CHERI is a welcome development in producing safer systems, but it is packaging ideas that have been around for 50+ years, long overdue of course, but finally hardware costs have commoditised such that these ideas can be baked into mass produced hardware.
It's too bad that 286 style 16bit protected mode (and the iAPX 432 before it) was so shit on at the time. We had the potential to have these concepts be ubiquitous, but collectively dismissed the protection mechanisms as intrinsically too slow.
It feels like from the outside that there was a decent sized faction at Intel in the 80s to give us a hardware object capability system, but they ended up losing the political battle, and by the time of AMD designing long mode, the last remnants were swept away.
I wish the 386's 32 bit protected mode had been structured as GDT entries that had a bit to optionally point to page tables rather than just having base addresses into a global page table. It would have encouraged these techniques in commodity systems 30 years ago.
Hell, we might not even have had spectre and at least would have had better tools to address it if we had that plus rings 1 & 2 still useable. The user and kernel space would have had the ability to describe untrusted data to the MMU. It feels like we're just pretending that NetSpectre isn't a thing and somehow spectre is only an issue with untrusted code.
I'm hugely optimistic about CHERI, or similar approaches if this fails to get traction.
We get the biggest security benefits when we rule out entire classes of vulnerability and take them away from developers needing to care about them, e.g. memory safe languages. It's particularly good that CHERI works with C and C++ code at the source level.
No offense to software developers, but the incentives to push code out as quickly as possible simply doesn't align with the need for security, even if the developer understands all the potential issues.
This might be hyperbolic, but I worry that this will further cement the stranglehold that Big Tech has on us, broadly speaking, as hackers. Remote attestation, hardware-backed DRM, TPMs and other Microsoft-favoured technologies exist to wrest control of a computer from a user with physical access to "the rights holder" or "the IT department".
Say what you want about memory vulnerabilities (they're a bad thing!), I secretly like the fact that everything has an implementation bug for a determined enough attacker.

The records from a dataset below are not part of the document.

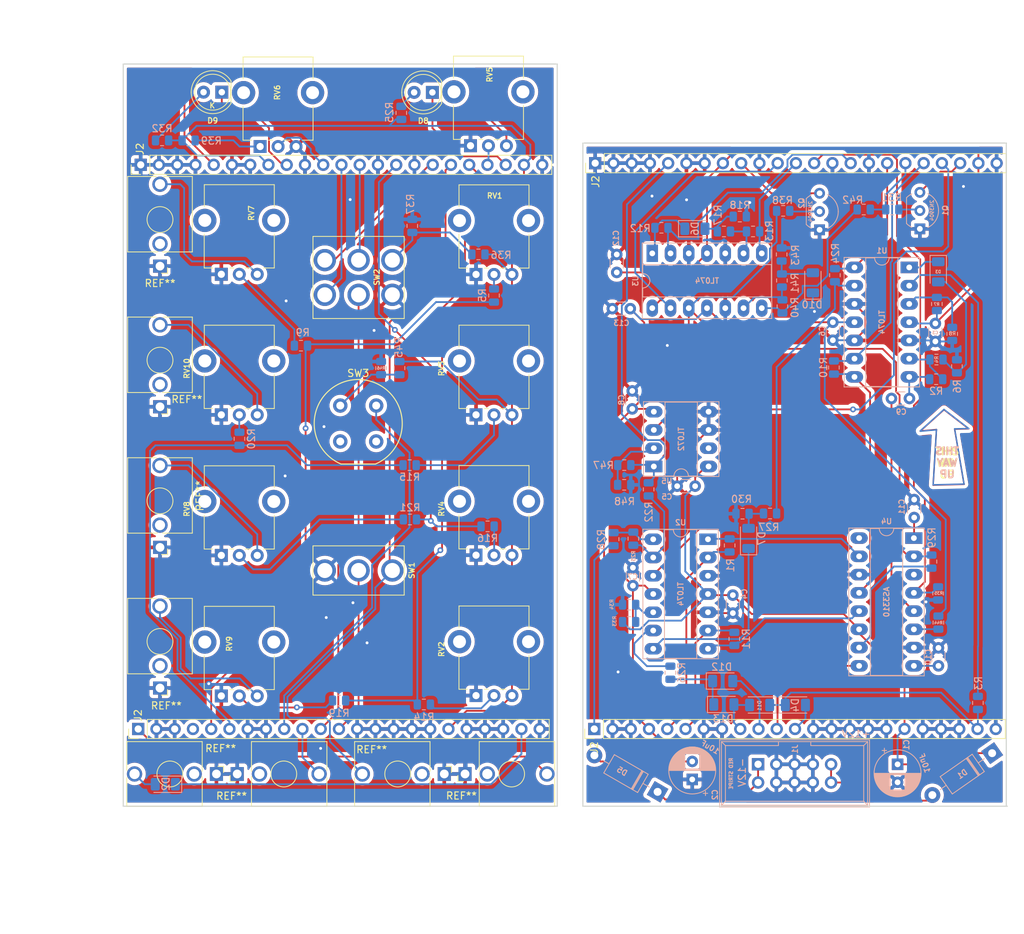
<source format=kicad_pcb>
(kicad_pcb (version 20211014) (generator pcbnew)

  (general
    (thickness 1.6)
  )

  (paper "A4")
  (layers
    (0 "F.Cu" signal)
    (31 "B.Cu" signal)
    (32 "B.Adhes" user "B.Adhesive")
    (33 "F.Adhes" user "F.Adhesive")
    (34 "B.Paste" user)
    (35 "F.Paste" user)
    (36 "B.SilkS" user "B.Silkscreen")
    (37 "F.SilkS" user "F.Silkscreen")
    (38 "B.Mask" user)
    (39 "F.Mask" user)
    (40 "Dwgs.User" user "User.Drawings")
    (41 "Cmts.User" user "User.Comments")
    (42 "Eco1.User" user "User.Eco1")
    (43 "Eco2.User" user "User.Eco2")
    (44 "Edge.Cuts" user)
    (45 "Margin" user)
    (46 "B.CrtYd" user "B.Courtyard")
    (47 "F.CrtYd" user "F.Courtyard")
    (48 "B.Fab" user)
    (49 "F.Fab" user)
  )

  (setup
    (pad_to_mask_clearance 0)
    (pcbplotparams
      (layerselection 0x003ffff_ffffffff)
      (disableapertmacros false)
      (usegerberextensions false)
      (usegerberattributes true)
      (usegerberadvancedattributes true)
      (creategerberjobfile true)
      (svguseinch false)
      (svgprecision 6)
      (excludeedgelayer false)
      (plotframeref false)
      (viasonmask false)
      (mode 1)
      (useauxorigin false)
      (hpglpennumber 1)
      (hpglpenspeed 20)
      (hpglpendiameter 15.000000)
      (dxfpolygonmode true)
      (dxfimperialunits true)
      (dxfusepcbnewfont true)
      (psnegative false)
      (psa4output false)
      (plotreference true)
      (plotvalue true)
      (plotinvisibletext false)
      (sketchpadsonfab false)
      (subtractmaskfromsilk false)
      (outputformat 1)
      (mirror false)
      (drillshape 0)
      (scaleselection 1)
      (outputdirectory "../../_WIP/CV ADSR GERBERS/Brains/")
    )
  )

  (net 0 "")
  (net 1 "GND")
  (net 2 "+12V")
  (net 3 "-12V")
  (net 4 "/VTrig")
  (net 5 "Net-(C9-Pad1)")
  (net 6 "Net-(C10-Pad2)")
  (net 7 "Net-(C11-Pad2)")
  (net 8 "Net-(D1-Pad2)")
  (net 9 "/Trigger")
  (net 10 "Net-(D11-Pad1)")
  (net 11 "Net-(D3-Pad1)")
  (net 12 "Net-(D3-Pad2)")
  (net 13 "Net-(D4-Pad2)")
  (net 14 "Net-(D5-Pad1)")
  (net 15 "Net-(D6-Pad1)")
  (net 16 "Net-(D6-Pad2)")
  (net 17 "Net-(D7-Pad2)")
  (net 18 "Net-(D7-Pad1)")
  (net 19 "Net-(D8-Pad2)")
  (net 20 "Net-(D8-Pad1)")
  (net 21 "Net-(D9-Pad1)")
  (net 22 "Net-(D9-Pad2)")
  (net 23 "Net-(D10-Pad1)")
  (net 24 "Net-(D10-Pad2)")
  (net 25 "/ManTrigger")
  (net 26 "Net-(D12-Pad1)")
  (net 27 "/Gate")
  (net 28 "/Acv")
  (net 29 "/Dcv")
  (net 30 "/Scv")
  (net 31 "/Rcv")
  (net 32 "/Out")
  (net 33 "/EocOut")
  (net 34 "Net-(Q1-Pad2)")
  (net 35 "Net-(Q2-Pad2)")
  (net 36 "Net-(R1-Pad2)")
  (net 37 "/AttackControl")
  (net 38 "Net-(R2-Pad2)")
  (net 39 "Net-(R3-Pad1)")
  (net 40 "Net-(R5-Pad2)")
  (net 41 "Net-(R7-Pad1)")
  (net 42 "Net-(R9-Pad2)")
  (net 43 "Net-(R10-Pad2)")
  (net 44 "/ReleaseControl")
  (net 45 "/DecayControl")
  (net 46 "Net-(R11-Pad2)")
  (net 47 "Net-(R12-Pad2)")
  (net 48 "Net-(R13-Pad1)")
  (net 49 "Net-(R13-Pad2)")
  (net 50 "Net-(R14-Pad2)")
  (net 51 "Net-(R15-Pad2)")
  (net 52 "Net-(R16-Pad2)")
  (net 53 "Net-(R19-Pad2)")
  (net 54 "Net-(R20-Pad2)")
  (net 55 "Net-(R21-Pad2)")
  (net 56 "/env")
  (net 57 "Net-(R22-Pad1)")
  (net 58 "Net-(R23-Pad1)")
  (net 59 "Net-(R24-Pad1)")
  (net 60 "Net-(R24-Pad2)")
  (net 61 "Net-(R26-Pad1)")
  (net 62 "Net-(R29-Pad2)")
  (net 63 "Net-(R33-Pad1)")
  (net 64 "/Vgate")
  (net 65 "Net-(R36-Pad1)")
  (net 66 "Net-(R39-Pad2)")
  (net 67 "Net-(R40-Pad2)")
  (net 68 "Net-(R40-Pad1)")
  (net 69 "Net-(R44-Pad1)")
  (net 70 "Net-(R45-Pad2)")
  (net 71 "Net-(RV5-Pad2)")
  (net 72 "Net-(RV6-Pad2)")
  (net 73 "/SustainControl")
  (net 74 "Net-(U4-Pad3)")
  (net 75 "Net-(U4-Pad16)")
  (net 76 "Net-(R22-Pad2)")
  (net 77 "Net-(R47-Pad1)")
  (net 78 "Net-(U5-Pad7)")

  (footprint "ao_tht:LED_D5.0mm" (layer "F.Cu") (at 91.625 62.95 180))

  (footprint "ao_tht:LED_D5.0mm" (layer "F.Cu") (at 62.314693 62.92 180))

  (footprint "Connector_PinHeader_2.54mm:PinHeader_1x23_P2.54mm_Vertical" (layer "F.Cu") (at 50.68 151.55 90))

  (footprint "ao_tht:Potentiometer_Alpha_RD901F-40-00D_Single_Vertical_CircularHoles_centered" (layer "F.Cu") (at 100.2 80.785 90))

  (footprint "ao_tht:Potentiometer_Alpha_RD901F-40-00D_Single_Vertical_CircularHoles_centered" (layer "F.Cu") (at 100.2 139.4 90))

  (footprint "ao_tht:Potentiometer_Alpha_RD901F-40-00D_Single_Vertical_CircularHoles_centered" (layer "F.Cu") (at 100.2 100.323333 90))

  (footprint "ao_tht:Potentiometer_Alpha_RD901F-40-00D_Single_Vertical_CircularHoles_centered" (layer "F.Cu") (at 100.2 119.861666 90))

  (footprint "ao_tht:Potentiometer_Alpha_RD901F-40-00D_Single_Vertical_CircularHoles_centered" (layer "F.Cu") (at 99.429575 62.872184 90))

  (footprint "ao_tht:Potentiometer_Alpha_RD901F-40-00D_Single_Vertical_CircularHoles_centered" (layer "F.Cu") (at 70.149575 62.985 90))

  (footprint "ao_tht:Potentiometer_Alpha_RD901F-40-00D_Single_Vertical_CircularHoles_centered" (layer "F.Cu") (at 64.75 80.765 90))

  (footprint "ao_tht:Potentiometer_Alpha_RD901F-40-00D_Single_Vertical_CircularHoles_centered" (layer "F.Cu") (at 64.75 119.888332 90))

  (footprint "ao_tht:Potentiometer_Alpha_RD901F-40-00D_Single_Vertical_CircularHoles_centered" (layer "F.Cu") (at 64.75 139.45 90))

  (footprint "ao_tht:Potentiometer_Alpha_RD901F-40-00D_Single_Vertical_CircularHoles_centered" (layer "F.Cu") (at 64.75 100.326666 90))

  (footprint "ao_tht:SPDT-toggle-switch-1M-series" (layer "F.Cu") (at 81.35412 129.49 -90))

  (footprint "ao_tht:DPDT-toggle-switch-1M-seriesx" (layer "F.Cu") (at 81.35412 88.708646 -90))

  (footprint "Button_Switch_THT:Push_E-Switch_KS01Q01" (layer "F.Cu") (at 78.80412 106.534904))

  (footprint "Connector_Audio:Jack_3.5mm_QingPu_WQP-PJ398SM_Vertical_CircularHoles" (layer "F.Cu") (at 93.28 157.81 -90))

  (footprint "Connector_PinHeader_2.54mm:PinHeader_1x23_P2.54mm_Vertical" (layer "F.Cu") (at 114.281829 72.8 90))

  (footprint "Connector_PinHeader_2.54mm:PinHeader_1x23_P2.54mm_Vertical" (layer "F.Cu") (at 114.155 151.55 90))

  (footprint "Connector_Audio:Jack_3.5mm_QingPu_WQP-PJ398SM_Vertical_CircularHoles" (layer "F.Cu") (at 53.71328 106.703333 180))

  (footprint "Connector_Audio:Jack_3.5mm_QingPu_WQP-PJ398SM_Vertical_CircularHoles" (layer "F.Cu") (at 53.71328 126.276666 180))

  (footprint "Connector_Audio:Jack_3.5mm_QingPu_WQP-PJ398SM_Vertical_CircularHoles" (layer "F.Cu") (at 96.17 157.81 90))

  (footprint "Connector_Audio:Jack_3.5mm_QingPu_WQP-PJ398SM_Vertical_CircularHoles" (layer "F.Cu") (at 53.71328 145.85 180))

  (footprint "Connector_PinHeader_2.54mm:PinHeader_1x23_P2.54mm_Vertical" (layer "F.Cu") (at 51.03 73.03 90))

  (footprint "Connector_Audio:Jack_3.5mm_QingPu_WQP-PJ398SM_Vertical_CircularHoles" (layer "F.Cu") (at 64.46 157.81 90))

  (footprint "Connector_Audio:Jack_3.5mm_QingPu_WQP-PJ398SM_Vertical_CircularHoles" (layer "F.Cu") (at 61.57 157.81 -90))

  (footprint "Connector_Audio:Jack_3.5mm_QingPu_WQP-PJ398SM_Vertical_CircularHoles" (layer "F.Cu") (at 53.71328 87.13 180))

  (footprint "ao_tht:CP_Radial_D6.3mm_P2.50mm" (layer "B.Cu") (at 156.37 156.47 -90))

  (footprint "ao_tht:CP_Radial_D6.3mm_P2.50mm" (layer "B.Cu") (at 127.79 158.57 90))

  (footprint "ao_tht:C_Disc_D3.0mm_W1.6mm_P2.50mm" (layer "B.Cu") (at 161.63 97.610311 90))

  (footprint "ao_tht:C_Disc_D3.0mm_W1.6mm_P2.50mm" (layer "B.Cu") (at 133.445 135.41894 90))

  (footprint "ao_tht:C_Disc_D3.0mm_W1.6mm_P2.50mm" (layer "B.Cu") (at 125.693482 117.7508))

  (footprint "ao_tht:C_Disc_D3.0mm_W1.6mm_P2.50mm" (layer "B.Cu") (at 147.36 97.440311 90))

  (footprint "ao_tht:C_Disc_D3.0mm_W1.6mm_P2.50mm" (layer "B.Cu") (at 119.535 129.09894 -90))

  (footprint "ao_tht:C_Disc_D3.0mm_W1.6mm_P2.50mm" (layer "B.Cu") (at 119.443482 104.5008 -90))

  (footprint "ao_tht:C_Disc_D3.0mm_W1.6mm_P2.50mm" (layer "B.Cu") (at 155.52 105.550311))

  (footprint "ao_tht:C_Disc_D3.0mm_W1.6mm_P2.50mm" (layer "B.Cu") (at 162.057895 140.262415 -90))

  (footprint "ao_tht:C_Disc_D3.0mm_W1.6mm_P2.50mm" (layer "B.Cu") (at 158.68 119.62 -90))

  (footprint "ao_tht:D_DO-41_SOD81_P10.16mm_Horizontal" (layer "B.Cu")
    (tedit 6094C4EA) (tstamp 00000000-0000-0000-0000-0000613db91d)
    (at 169.531292 154.916232 -145)
    (descr "Diode, DO-41_SOD81 series, Axial, Horizontal, pin pitch=10.16mm, , length*diameter=5.2*2.7mm^2, , http://www.diodes.com/_files/packages/DO-41%20(Plastic).pdf")
    (tags "Diode DO-41_SOD81 series Axial Horizontal pin pitch 10.16mm  length 5.2mm diameter 2.7mm")
    (path "/00000000-0000-0000-0000-0000616474c5")
    (attr through_hole)
    (fp_text reference "D1" (at 5.08 0 35) (layer "B.SilkS")
      (effects (font (size 0.75 0.75) (thickness 0.15)) (justify mirror))
      (tstamp 7e5576b3-80cd-4da0-b9e6-26d00ca80973)
    )
    (fp_text value "1N5817" (at 5.08 -2.47 35) (layer "B.Fab")
      (effects (font (size 1 1) (thickness 0.15)) (justify mirror))
      (tstamp 5e424110-a464-4c57-a05c-876dd84336dd)
    )
    (fp_text user "K" (at 0 2.1 35) (layer "B.Fab")
      (effects (font (size 1 1) (thickness 0.15)) (justify mirror))
      (tstamp 073b860f-120d-4172-9ab4-4b3a05924c47)
    )
    (fp_text user "${REFERENCE}" (at 5.47 0 35) (layer "B.Fab")
      (effects (font (size 1 1) (thickness 0.15)) (justify mirror))
      (tstamp fb727af7-5d04-44d8-97cf-170601335fb3)
    )
    (fp_line (start 7.8 1.47) (end 2.36 1.47) (layer "B.SilkS") (width 0.12) (tstamp 0fb101a6-8a72-4f12-8132-826b82c40917))
    (fp_line (start 2.36 1.47) (end 2.36 -1.47) (layer "B.SilkS") (width 0.12) (tstamp 50cfab5b-0cf6-472e-8cda-fc76e2584cb3))
    (fp_line (start 7.8 -1.47) (end 7.8 1.47) (layer "B.SilkS") (width 0.12) (tstamp 585e4144-1e31-4a6a-975d-061eed07e1c3))
    (fp_line (start 8.82 0) (end 7.8 0) (layer "B.SilkS") (width 0.12) (tstamp 59f0a8e0-3d80-48d1-9935-df6be36485d1))
    (fp_line (start 3.14 1.47) (end 3.14 -1.47) (layer "B.SilkS") (width 0.12) (tstamp 70b209a8-f002-406d-8813-3dc4a9054ba0))
    (fp_line (start 3.26 1.47) (end 3.26 -1.47) (layer "B.SilkS") (width 0.12) (tstamp 831cd027-e2f8-4ea7-8f44-440c94006bf7))
    (fp_line (start 3.38 1.47) (end 3.38 -1.47) (layer "B.SilkS") (width 0.12) (tstamp c26f4b20-241c-4f29-aa5d-b73bb6a61817))
    (fp_line (start 1.34 0) (end 2.36 0) (layer "B.SilkS") (width 0.12) (tstamp d2461358-696a-4715-b660-047a731980e6))
    (fp_line (start 2.36 -1.47) (end 7.8 -1.47) (layer "B.SilkS") (width 0.12) (tstamp db663a02-1593-4663-8f2a-fad3b3b0353e))
    (fp_line (start 11.51 -1.6) (end 11.51 1.6) (layer "B.CrtYd") (width 0.05) (tstamp 1fb054f3-2479-4f5d-8311-11b9d3ae5037))
    (fp_line (start -1.35 -1.6) (end 11.51 -1.6) (layer "B.CrtYd") (width 0.05) (tstamp 32b0b3aa-274a-4841-b29f-adab299f05f4))
    (fp_line (start 11.51 1.6) (end -1.35 1.6) (layer "B.CrtYd") (width 0.05) (tstamp 661a53f3-d786-4b6f-8808-89617fe0efd1))
    (fp_line (start -1.35 1.6) (end -1.35 -1.6) (layer "B.CrtYd") (width 0.0
... [2181211 chars truncated]
</source>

It means that if you own a device and have unrestricted physical access to it -- something that only really happens if you own a device -- then you're likely able to bend its software to your will. That's what hacking is about, after all!

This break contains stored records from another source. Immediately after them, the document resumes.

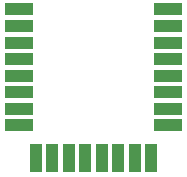
<source format=gtp>
G04 ---------------------------- Layer name :TOP PASTER LAYER*
G04 EasyEDA v5.8.22, Thu, 27 Dec 2018 18:25:07 GMT*
G04 83e352a6ecc44a8a847cc623543be36f*
G04 Gerber Generator version 0.2*
G04 Scale: 100 percent, Rotated: No, Reflected: No *
G04 Dimensions in millimeters *
G04 leading zeros omitted , absolute positions ,3 integer and 3 decimal *
%FSLAX33Y33*%
%MOMM*%
G90*
G71D02*

%ADD13R,2.450008X0.999998*%
%ADD14R,0.999998X2.450008*%

%LPD*%
G54D13*
G01X9192Y27584D03*
G01X9190Y26186D03*
G01X9189Y24785D03*
G01X9190Y23385D03*
G01X9194Y21983D03*
G01X9190Y20584D03*
G01X9192Y19185D03*
G01X9190Y17785D03*
G54D14*
G01X10594Y14989D03*
G01X11996Y14987D03*
G01X13397Y14986D03*
G01X14796Y14986D03*
G01X16197Y14986D03*
G01X17597Y14986D03*
G01X18996Y14986D03*
G01X20396Y14987D03*
G54D13*
G01X21798Y17797D03*
G01X21794Y19192D03*
G01X21794Y20591D03*
G01X21794Y21986D03*
G01X21793Y23384D03*
G01X21791Y24785D03*
G01X21794Y26183D03*
G01X21794Y27584D03*
M00*
M02*

</source>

I worry that this architecture will end up in HDCPv3 chips, or as an embedded SOC (or chiplet) in the next x86 processors, constantly checking that everything is okay. People say that this idea leading to hating behind trusted computing is paranoid, but as every rooted Android user knows, it's not.
You are obviously correct that taking away the ability to exploit code will impact "good" hacks as well as "bad" ones.
However, I'd rather be able to install an OS I want without needing to hack the software in the first place. We need a "right to modify" alongside other issues like "right to repair".
I wonder if this mechanism could also be used for bounds checking when accessing dynamically sized collections. That would be a boon for C/C++ as well as safe languages.
But I guess it can not because while the underlying allocation may have space for 100 objects, the high-level container might only have initialized the first 10 objects for example.
Wow.
> When malloc or operator new returns a new object, it will subdivide one of these capabilities and provide a pointer that gives access to precisely one object. No mechanism in the system can turn that into a pointer to another object.
Impressive. This is a game-changer, will eliminate a whole class of side -channel attacks.